→ EXTRAIT FOURNI
^^^^^^^^

Comment transformer un lieu sans l’altérer

Un article écrit par
Nikolaos Verginis
18 juillet 2023
9 MIN

Une longue promenade dans le temps, à la découverte des nombreuses couches d’histoire qui composent la ville d’Elefsina, a servi de base à la deuxième édition de SPARK, qui s’est déroulée du 14 au 18 juin. Cet événement, organisé en partenariat avec Le Plus Petit Cirque du Monde, Elefsina Capitale européenne de la Culture, l’Institut français de Paris, l’Institut français de Grèce ainsi que le programme Teatroskop - Relais spécialisé spectacle vivant pour l’Europe du Sud-Est, bénéficie du soutien de l’Union européenne et du ministère de la Culture français. Le sujet ? Le placemaking ou « faire territoire » dans le spectacle vivant, ce qu’il implique et comment y inclure l’ensemble des acteur·rice·s d’un même lieu.

^^^^^^^^

→ LIGNES DE DONNÉES
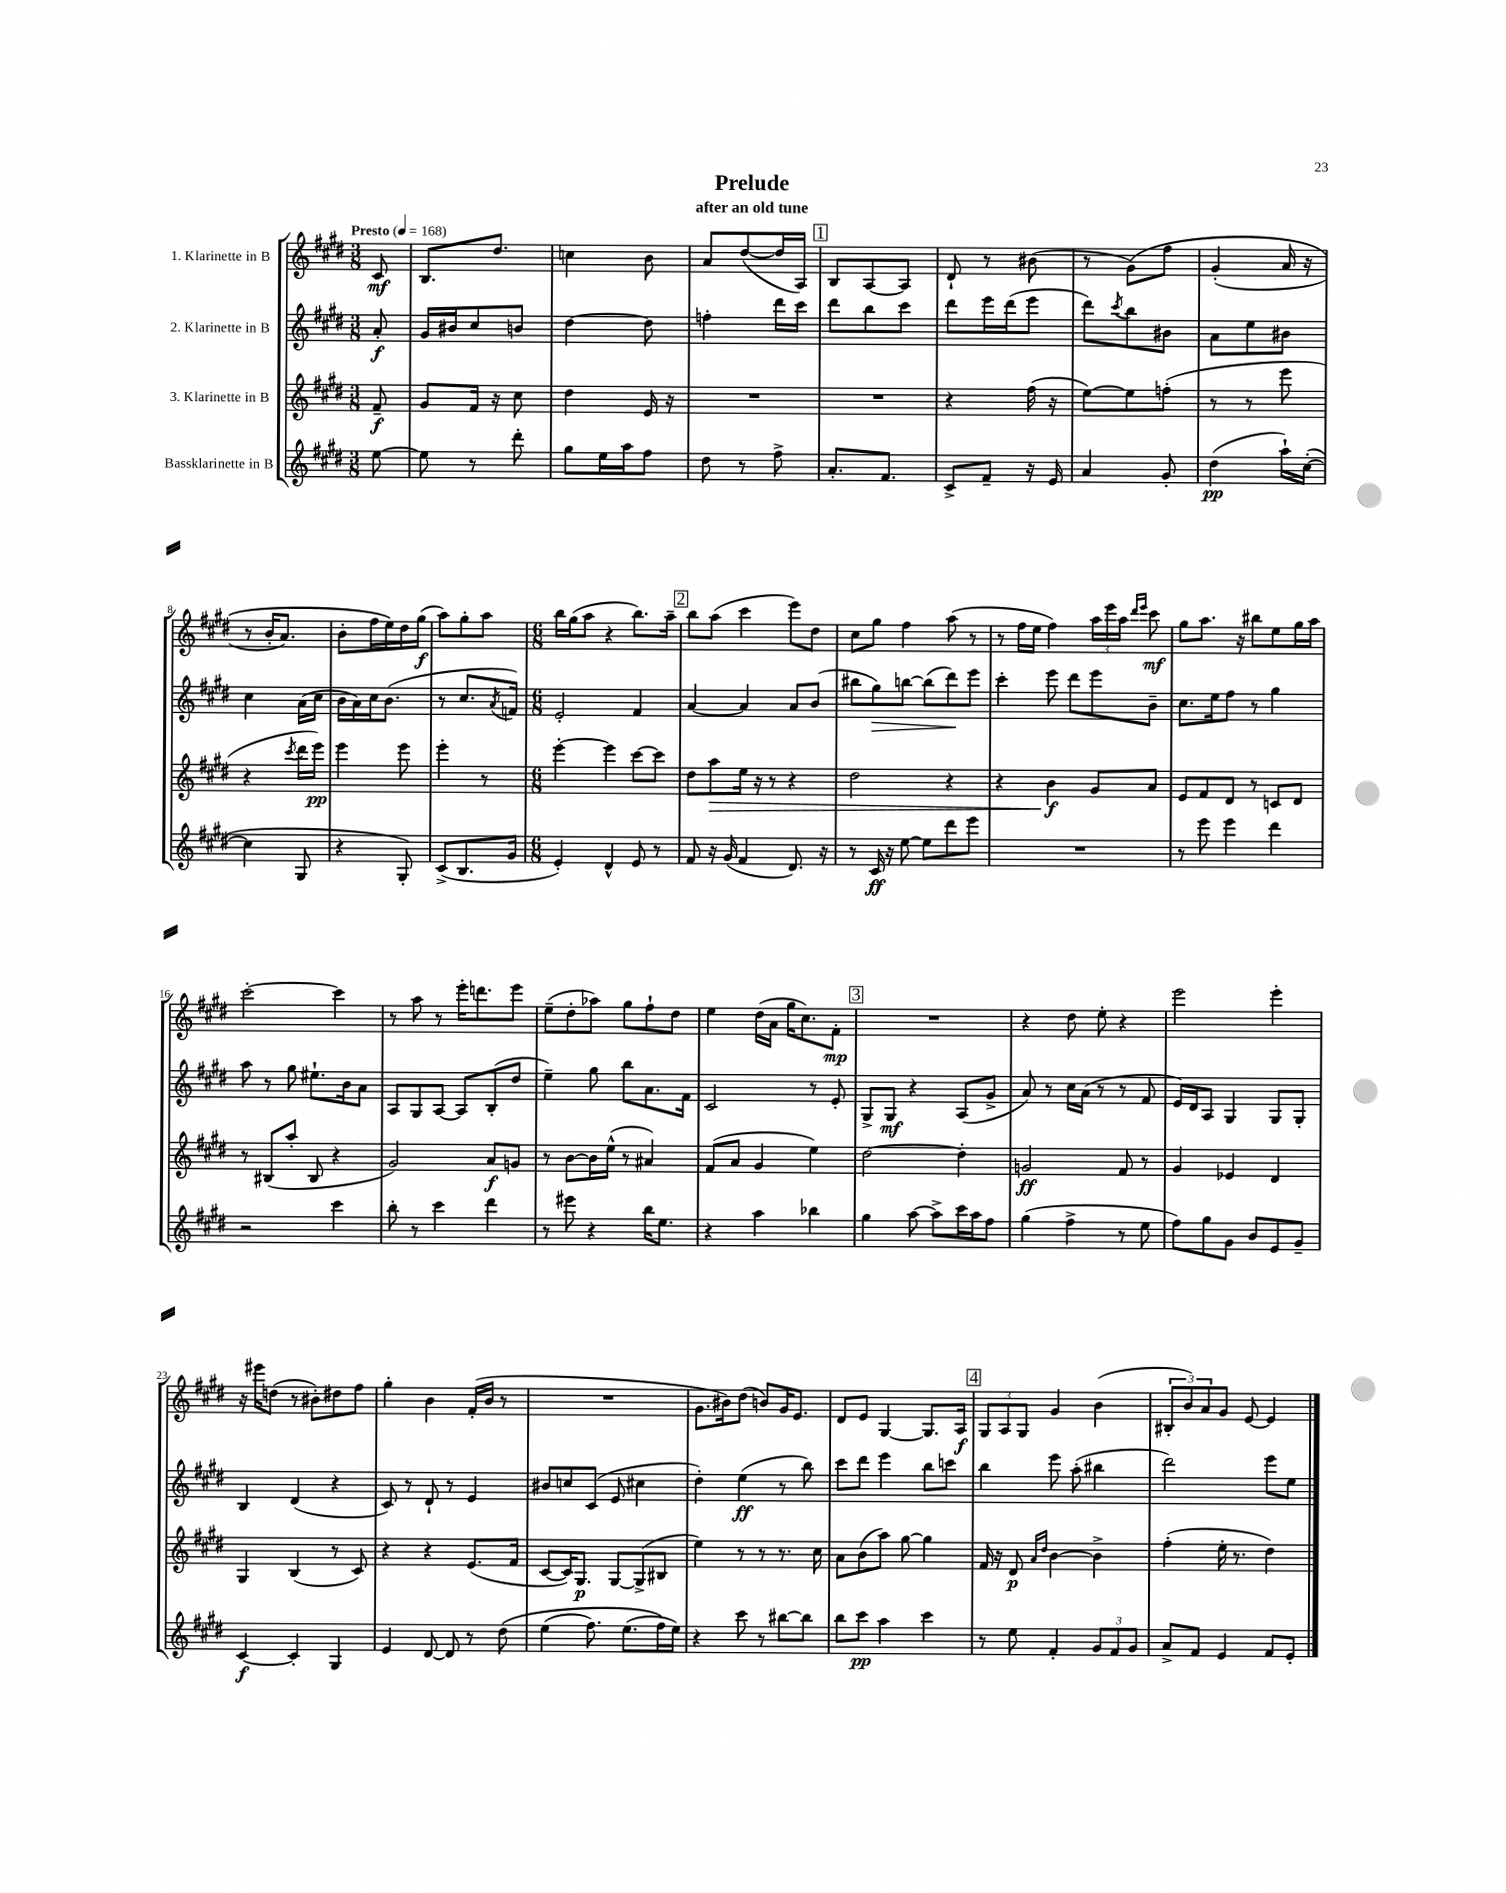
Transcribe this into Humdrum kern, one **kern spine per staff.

**kern	**dynam	**kern	**dynam	**kern	**dynam	**kern	**dynam
*part4	*part4	*part3	*part3	*part2	*part2	*part1	*part1
*staff4	*staff4	*staff3	*staff3	*staff2	*staff2	*staff1	*staff1
*I"Bassklarinette in B	*	*I"3. Klarinette in B	*	*I"2. Klarinette in B	*	*I"1. Klarinette in B	*
*clefG2	*	*clefG2	*	*clefG2	*	*clefG2	*
*k[f#c#g#d#]	*	*k[f#c#g#d#]	*	*k[f#c#g#d#]	*	*k[f#c#g#d#]	*
*M3/8	*	*M3/8	*	*M3/8	*	*M3/8	*
*MM168	*	*MM168	*	*MM168	*	*MM168	*
=	=	=	=	=	=	=	=
!	!	!	!	!	!	!LO:TX:a:B:t=Presto	!
[8ee\	.	8f#~/	f	8a'/	f	8c#/	mf
=1	=1	=1	=1	=1	=1	=1	=1
8ee\]	.	8g#/L	.	16g#/LL	.	8.B/L	.
.	.	.	.	16b#X/J	.	.	.
8r	.	16f#/Jk	.	8cc#/	.	.	.
.	.	16r	.	.	.	8.dd#/J	.
8ddd#'\	.	8cc#\	.	8bn/J	.	.	.
=2	=2	=2	=2	=2	=2	=2	=2
8gg#\L	.	4dd#\	.	[4dd#\	.	4ccn\	.
16ee\L	.	.	.	.	.	.	.
16aa\J	.	.	.	.	.	.	.
8ff#\J	.	16e/	.	8dd#\]	.	8b\	.
.	.	16r	.	.	.	.	.
=3	=3	=3	=3	=3	=3	=3	=3
8dd#\	.	4.r	.	4ffn'\	.	8a/L	.
8r	.	.	.	.	.	([8dd#/	.
8ff#^\	.	.	.	16ddd#\LL	.	16dd#/L]	.
.	.	.	.	16ccc#\JJ	.	16A/JJ)	.
!!LO:REH:place=s1:t=1
=4	=4	=4	=4	=4	=4	=4	=4
8.a'/L	.	4.r	.	8ddd#\L	.	8B/L	.
.	.	.	.	8bb\	.	[8A/	.
8.f#/J	.	.	.	.	.	.	.
.	.	.	.	8ccc#\J	.	8A/J]	.
=5	=5	=5	=5	=5	=5	=5	=5
8c#^/L	.	4r	.	8ddd#\L	.	8d#`/	.
8f#~/J	.	.	.	16eee\L	.	8r	.
.	.	.	.	(16ddd#\J	.	.	.
16r	.	(16ff#\	.	8eee\J	.	(8b#X\	.
16e/	.	16r	.	.	.	.	.
=6	=6	=6	=6	=6	=6	=6	=6
4a/	.	[8ee\L)	.	8ddd#\L)	.	8r	.
.	.	.	.	8qccc#/	.	.	.
.	.	8ee\]	.	8bb\	.	(8g#\L)	.
8g#'/	.	(8ffn'\J	.	8b#X\J	.	8ff#\J	.
=7	=7	=7	=7	=7	=7	=7	=7
(4dd#\	pp	8r	.	8a\L	.	(4g#'/	.
.	.	8r	.	8ee\	.	.	.
16aa`\LL)	.	8eee\	.	8b#X\J	.	16a/	.
([16cc#'\JJ	.	.	.	.	.	16r	.
!!LO:LB:g=z
=8	=8	=8	=8	=8	=8	=8	=8
4cc#\]	.	4r	.	4cc#\	.	8r	.
.	.	.	.	.	.	16b'/KL	.
.	.	.	.	.	.	8.a/J)	.
.	.	8qccc#/	.	.	.	.	.
8G#/	.	16ddd#\LL	.	(16a\LL	.	.	.
.	.	16eee\JJ)	pp	16cc#\JJ	.	.	.
=9	=9	=9	=9	=9	=9	=9	=9
4r	.	4eee\	.	16b\LL	.	8b'\L	.
.	.	.	.	16a\)	.	.	.
.	.	.	.	16cc#\J	.	16ff#\L	.
.	.	.	.	(8.b\J	.	16ee\)	.
8G#'/)	.	8eee\	.	.	.	16dd#\	.
.	.	.	.	.	.	(16gg#\JJ	f
=10	=10	=10	=10	=10	=10	=10	=10
(8c#^/L	.	4eee'\	.	8r	.	8aa\L)	.
8.B/	.	.	.	8.cc#/L	.	8gg#'\	.
.	.	8r	.	.	.	8aa\J	.
.	.	.	.	8qa/	.	.	.
16g#/Jk	.	.	.	16fn/Jk)	.	.	.
=11	=11	=11	=11	=11	=11	=11	=11
*M6/8	*	*M6/8	*	*M6/8	*	*M6/8	*
4e'/)	.	[4eee'\	.	2e'/	.	16bb\LL	.
.	.	.	.	.	.	(16gg#\J	.
.	.	.	.	.	.	8aa\J	.
4d#^^/	.	4eee\]	.	.	.	4r	.
8e/	.	[8ccc#\L	.	4f#/	.	8.bb\L)	.
8r	.	8ccc#\J]	.	.	.	.	.
.	.	.	.	.	.	16aa~\Jk	.
!!LO:REH:place=s1:t=2
=12	=12	=12	=12	=12	=12	=12	=12
8f#/	.	8dd#\L	.	[4a/	.	8bb\L	.
!	!	!	!LO:HP:b	!	!	!	!
16r	.	8aa\	>	.	.	(8aa\J	.
(16g#/	.	.	.	.	.	.	.
4f#/	.	16ee\Jk	.	4a/]	.	4ccc#\	.
.	.	16r	.	.	.	.	.
.	.	8r	.	.	.	.	.
8.d#/)	.	4r	.	8a/L	.	8eee\L)	.
.	.	.	.	(8b/J	.	8dd#\J	.
16r	.	.	.	.	.	.	.
=13	=13	=13	=13	=13	=13	=13	=13
8r	.	2dd#\	.	8bb#X\L	.	8cc#\L	.
!	!	!	!	!	!LO:HP:b	!	!
16c#/	ff	.	.	8gg#\)	>	8gg#\J	.
16r	.	.	.	.	.	.	.
[8ee\	.	.	.	[8bbn\J	.	4ff#\	.
8ee\L]	.	.	.	(8bb\L]	.	.	.
8ddd#\	.	4r	.	8ddd#\)	.	(8aa\	.
8eee\J	.	.	.	8eee\J	]	8r	.
=14	=14	=14	=14	=14	=14	=14	=14
2.r	.	4r	.	4ccc#'\	.	8r	.
.	.	.	.	.	.	16ff#\LL	.
.	.	.	.	.	.	16ee\JJ	.
.	.	4b\	f	8eee\	.	4ff#\)	.
.	.	.	.	8ddd#\L	.	.	.
.	.	8g#/L	]	8eee\	.	24aa\LL	.
.	.	.	.	.	.	24eee\	.
.	.	.	.	.	.	24aa\JJ	.
.	.	.	.	.	.	16qqddd#/LL	.
.	.	.	.	.	.	16qqeee/JJ	.
.	.	8a/J	.	8b~\J	.	8ccc#\	mf
=15	=15	=15	=15	=15	=15	=15	=15
8r	.	8e/L	.	8.cc#\L	.	8gg#\L	.
8eee\	.	8f#/	.	.	.	8.aa\J	.
.	.	.	.	16ee\k	.	.	.
4eee\	.	8d#/J	.	8ff#\J	.	.	.
.	.	.	.	.	.	16r	.
.	.	8r	.	8r	.	8bb#X\L	.
4ddd#\	.	8cn/L	.	4gg#\	.	8ee\	.
.	.	8d#/J	.	.	.	16gg#\L	.
.	.	.	.	.	.	16aa\JJ	.
!!LO:LB:g=z
=16	=16	=16	=16	=16	=16	=16	=16
2r	.	8r	.	8aa\	.	[2ccc#'\	.
.	.	(8B#X/L	.	8r	.	.	.
.	.	8aa'/J	.	8gg#\	.	.	.
.	.	8B#/	.	8.ee#X`\L	.	.	.
4ccc#\	.	4r	.	.	.	4ccc#\]	.
.	.	.	.	16b\k	.	.	.
.	.	.	.	8a\J	.	.	.
=17	=17	=17	=17	=17	=17	=17	=17
8bb'\	.	2g#/)	.	8A/L	.	8r	.
8r	.	.	.	8G#/	.	8aa\	.
4ccc#\	.	.	.	[8A/J	.	8r	.
.	.	.	.	8A/L]	.	16eee'\KL	.
.	.	.	.	.	.	8.dddn\	.
4ddd#\	.	8a/L	f	(8B'/	.	.	.
.	.	8gn/J	.	8dd#/J	.	8eee\J	.
=18	=18	=18	=18	=18	=18	=18	=18
8r	.	8r	.	4ee~\)	.	(8ee~\L	.
8eee#X\	.	[8b\L	.	.	.	8dd#'\	.
4r	.	16b\L]	.	8gg#\	.	8aa-X\J)	.
.	.	(16ee^^\JJ	.	.	.	.	.
.	.	8r	.	8bb\L	.	8gg#\L	.
16bb\KL	.	4a#X/)	.	8.a\	.	8ff#`\	.
8.ee\J	.	.	.	.	.	.	.
.	.	.	.	.	.	8dd#\J	.
.	.	.	.	16f#\Jk	.	.	.
=19	=19	=19	=19	=19	=19	=19	=19
4r	.	(8f#/L	.	2c#/	.	4ee\	.
.	.	8a/J	.	.	.	.	.
4aa\	.	4g#/	.	.	.	(16dd#\LL	.
.	.	.	.	.	.	16a\JJ	.
.	.	.	.	.	.	16gg#\KL	.
.	.	.	.	.	.	8.cc#\)	.
4bb-X\	.	4ee\)	.	8r	.	.	.
.	.	.	.	8e'/	.	8f#'\J	mp
!!LO:REH:place=s1:t=3
=20	=20	=20	=20	=20	=20	=20	=20
4gg#\	.	[2dd#\	.	8G#^/L	.	2.r	.
.	.	.	.	8G#/J	mf	.	.
[8aa\	.	.	.	4r	.	.	.
8aa^\L]	.	.	.	.	.	.	.
16ccc#\L	.	4dd#'\]	.	(8A/L	.	.	.
16aa\J	.	.	.	.	.	.	.
8ff#\J	.	.	.	8g#^/J	.	.	.
=21	=21	=21	=21	=21	=21	=21	=21
(4gg#\	.	2gn/	ff	8a/)	.	4r	.
.	.	.	.	8r	.	.	.
4ff#^\	.	.	.	16cc#\LL	.	8dd#\	.
.	.	.	.	(16a\JJ	.	.	.
.	.	.	.	8r	.	8ee'\	.
8r	.	8f#/	.	8r	.	4r	.
8ee\	.	8r	.	8f#/	.	.	.
=22	=22	=22	=22	=22	=22	=22	=22
8ff#\L)	.	4g#/	.	16e/LL)	.	2eee\	.
.	.	.	.	16d#/J	.	.	.
8gg#\	.	.	.	8A/J	.	.	.
8g#\J	.	4e-X/	.	4G#/	.	.	.
8b/L	.	.	.	.	.	.	.
8e/	.	4d#/	.	8G#/L	.	4eee'\	.
8g#~/J	.	.	.	8G#'/J	.	.	.
!!LO:LB:g=z
=23	=23	=23	=23	=23	=23	=23	=23
[4c#/	f	4G#/	.	4B/	.	16r	.
.	.	.	.	.	.	16eee#X\KL	.
.	.	.	.	.	.	(8ddn\J	.
4c#'/]	.	(4B/	.	(4d#/	.	8r	.
.	.	.	.	.	.	8b#X'\L)	.
4G#/	.	8r	.	4r	.	8dd#X\	.
.	.	8c#/)	.	.	.	8ff#\J	.
=24	=24	=24	=24	=24	=24	=24	=24
4e/	.	4r	.	8c#/)	.	4gg#'\	.
.	.	.	.	8r	.	.	.
[8d#/	.	4r	.	8d#`/	.	4b\	.
8d#/]	.	.	.	8r	.	.	.
8r	.	(8.e/L	.	4e/	.	(16f#'/LL	.
.	.	.	.	.	.	16b/JJ	.
(8dd#\	.	.	.	.	.	8r	.
.	.	16f#/Jk	.	.	.	.	.
=25	=25	=25	=25	=25	=25	=25	=25
(4ee\	.	[8c#/L	.	8b#X/L	.	2.r	.
.	.	16c#/K])	.	8ccn/	.	.	.
.	.	8.G#/J	p	.	.	.	.
8.ff#\)	.	.	.	(8c#/J	.	.	.
.	.	[8G#/L	.	8e/	.	.	.
(8.ee\L	.	.	.	.	.	.	.
.	.	(8G#^/]	.	4cc#X\	.	.	.
16ff#\L)	.	8B#X/J	.	.	.	.	.
16ee\JJ)	.	.	.	.	.	.	.
=26	=26	=26	=26	=26	=26	=26	=26
4r	.	4ee\)	.	4dd#'\)	.	8.g#\L	.
.	.	.	.	.	.	16b#X\k)	.
8ccc#\	.	8r	.	(4ee\	ff	(8dd#\J	.
8r	.	8r	.	.	.	8bn/L)	.
[8bb#X\L	.	8.r	.	8r	.	16g#/K	.
.	.	.	.	.	.	8.e/J	.
8bb#\J]	.	.	.	8bb\)	.	.	.
.	.	16cc#\	.	.	.	.	.
=27	=27	=27	=27	=27	=27	=27	=27
8bb\L	.	8a\L	.	8ccc#\L	.	8d#/L	.
8ccc#\J	pp	(8b\	.	8ddd#\J	.	8e/J	.
4aa\	.	8aa\J)	.	4eee\	.	[4G#/	.
.	.	[8gg#\	.	.	.	.	.
4ccc#\	.	4gg#\]	.	8bb\L	.	8.G#/L]	.
.	.	.	.	8cccn\J	.	.	.
.	.	.	.	.	.	16A/Jk	f
!!LO:REH:place=s1:t=4
=28	=28	=28	=28	=28	=28	=28	=28
8r	.	16f#/	.	4bb\	.	12G#/L	.
.	.	16r	.	.	.	.	.
.	.	.	.	.	.	12A/	.
8ee\	.	8d#/	p	.	.	.	.
.	.	.	.	.	.	12G#/J	.
.	.	16qqa/LL	.	.	.	.	.
.	.	16qqdd#/JJ	.	.	.	.	.
4f#'/	.	[4b\	.	8eee\	.	4g#/	.
.	.	.	.	(8aa'\	.	.	.
12g#/L	.	4b^\]	.	4bb#X\	.	(4b\	.
12f#/	.	.	.	.	.	.	.
12g#/J	.	.	.	.	.	.	.
=29	=29	=29	=29	=29	=29	=29	=29
8a^/L	.	(4ff#'\	.	2ddd#\)	.	12B#X'/L	.
.	.	.	.	.	.	12b/)	.
8f#/J	.	.	.	.	.	.	.
.	.	.	.	.	.	12a/	.
4e/	.	16ee'\	.	.	.	8g#/J	.
.	.	8.r	.	.	.	.	.
.	.	.	.	.	.	[8e/	.
8f#/L	.	4dd#\)	.	8eee\L	.	4e/]	.
8e'/J	.	.	.	8ee\J	.	.	.
==	==	==	==	==	==	==	==
*-	*-	*-	*-	*-	*-	*-	*-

^^^^^^^^

→ CONSIGNES DE TRAVAIL
**a)** D'après l'extrait fourni, à quelles dates s'est tenue la deuxième édition de SPARK ?
**b)** Ne conservez que les lignes des enregistrements qui contiennent la chaîne « place ».

→ RÉSULTATS ATTENDUS
**a)** Du 14 au 18 juin.

**b)**
!!LO:REH:place=s1:t=1
!!LO:REH:place=s1:t=2
!!LO:REH:place=s1:t=3
!!LO:REH:place=s1:t=4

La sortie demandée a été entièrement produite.